Она слегка покраснела.
— Иногда дорого и то, как смотрят. Я чувствовала себя менее одинокой. Это трудно объяснить.
— В самом деле? Ну что ж, я тоже чувствовал себя менее одиноким. Впрочем, это как раз легко объяснить. Но долго это не продлится. Напоследок хочу сказать вам вот что: во времена настоящих революций — не просто смены династии или проведения политических реформ, а настоящих революций — лучшие люди не выходят на первый план. Подобной, насильственной, революцией руководят поначалу узколобые фанатики и лицемерные тираны. Потом приходит черед напыщенных интеллектуалов-неудачников. Таковы главари и вожди революции. Есть еще, правда, просто негодяи. Люди совестливые и справедливые, благородные, гуманные, преданные идее, бескорыстные и интеллигентные могут дать начало революции, но она быстро уходит от них. Они не вожди революции, а ее жертвы — жертвы отвращения, разочарования, нередко угрызений совести. Надежды, переродившиеся в гротеск, идеалы, ставшие карикатурой, — вот что такое успех революции. От таких успехов по ходу каждой из революций разбивались сердца. Но довольно об этом. Я хотел сказать только одно: я не хочу, чтобы вы стали жертвой.
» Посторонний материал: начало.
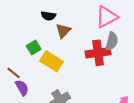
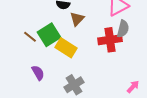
green square: (34, 48) -> (49, 35), size x1.6
brown line: (14, 73) -> (30, 37), moved

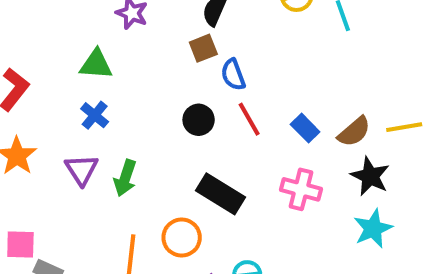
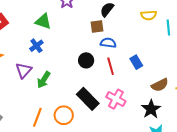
blue semicircle: (233, 75) -> (108, 43), turned 105
blue rectangle: (305, 128) -> (136, 62), moved
black star: (370, 176) -> (151, 109), moved
pink cross: (301, 189) -> (116, 99), moved

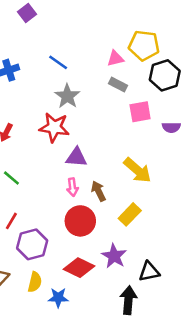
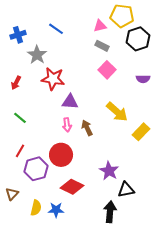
gray star: (67, 96) -> (37, 55), moved
pink square: (140, 112) -> (107, 70), moved, turned -36
yellow rectangle: (130, 214) -> (141, 132), moved
red circle: (80, 221) -> (61, 155), moved
purple star: (114, 256) -> (109, 171), moved
yellow semicircle: (35, 282) -> (36, 208), moved

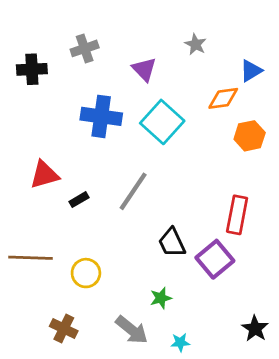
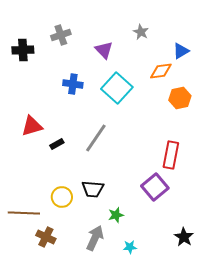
blue cross: (101, 116) -> (73, 84), size x0.7
black trapezoid: (172, 243) -> (93, 189), moved, turned -60
brown line: (30, 258) -> (24, 213), moved
gray arrow: (132, 330) -> (95, 238), turned -105

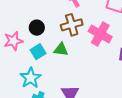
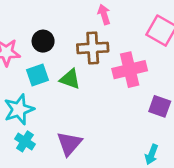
pink cross: (100, 34) -> (130, 70), turned 35

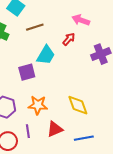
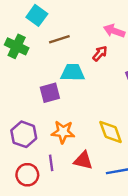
cyan trapezoid: (46, 55) -> (73, 73), turned -120
red triangle: (55, 129) -> (83, 160), turned 36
— Даже если бы я поверила всему, что вы сказали, то все равно не смогла бы думать о себе, — возразила мисс Халдина. — Я приму свободу из любых рук, как голодный принимает кусок хлеба. Настоящий прогресс начнется потом. Нужные люди для этого найдутся. Они уже среди нас. Их можно встретить порой — незаметных, никому не известных, готовящихся…
Она развернула письмо, которое держала в руке и, взглянув на него, повторила:
— Да! Их можно встретить порой! — и зачитала вслух: «Незапятнанные, возвышенные, одинокие».
Снова сложив письмо, она пояснила, отвечая на мой вопросительный взгляд:
— Эти слова относятся к одному молодому человеку, с которым брат познакомился в Санкт-Петербурге. Думаю, он стал его близким другом. Это должно быть так. Его имя — единственное, которое упоминает брат в своих письмах ко мне. Больше никто, только он… И, представьте себе, этот человек здесь. Он недавно приехал в Женеву.
— Вы встречались с ним? — спросил я. — Но, конечно, наверняка встречались.
— Нет! Нет! Не встречалась! Я не знала, что он здесь. Петр Иванович сказал мне об этом. Вы сами слышали, как он упоминал о человеке, недавно приехавшем из Петербурга… Ну вот, это и есть тот самый «незапятнанный, возвышенный, одинокий». Друг моего брата!
— Наверняка замешанный во что-нибудь политическое, — заметил я.
— Не знаю. Да. Должно быть, так. Кто знает? Может быть, именно из-за дружбы с моим братом… Но нет! Это едва ли возможно. Собственно, я знаю только то, что мне сказал о нем Петр Иванович. Он привез рекомендательное письмо от отца Зосимы[179] — того самого священника-демократа; вы слышали об отце Зосиме?
— О да. Знаменитый отец Зосима примерно год назад провел здесь, в Женеве, что-то около двух месяцев, — сказал я. — Когда он уехал, о нем больше ничего не было слышно.
— Видимо, он снова в России. Где-нибудь в центральных губерниях, — с воодушевлением сказала мисс Халдина. — Но, пожалуйста, не говорите никому об этом: если это попадет в газеты, ему может грозить опасность.
— Вам не терпится, конечно, встретиться с другом вашего брата? — спросил я.
Мисс Халдина положила письмо в карман. Взор ее через мое плечо устремился на дверь комнаты матери.
— Не здесь, — вполголоса проговорила она. — На первый раз, по крайней мере.
Я помолчал немного, потом стал прощаться. Мисс Халдина проводила меня до прихожей, осторожно закрыв за нами дверь.
— Думаю, вы догадываетесь, куда я собираюсь пойти завтра?
— Вы решили посетить мадам де С.
— Да. Я пойду в шато Борель. Я должна.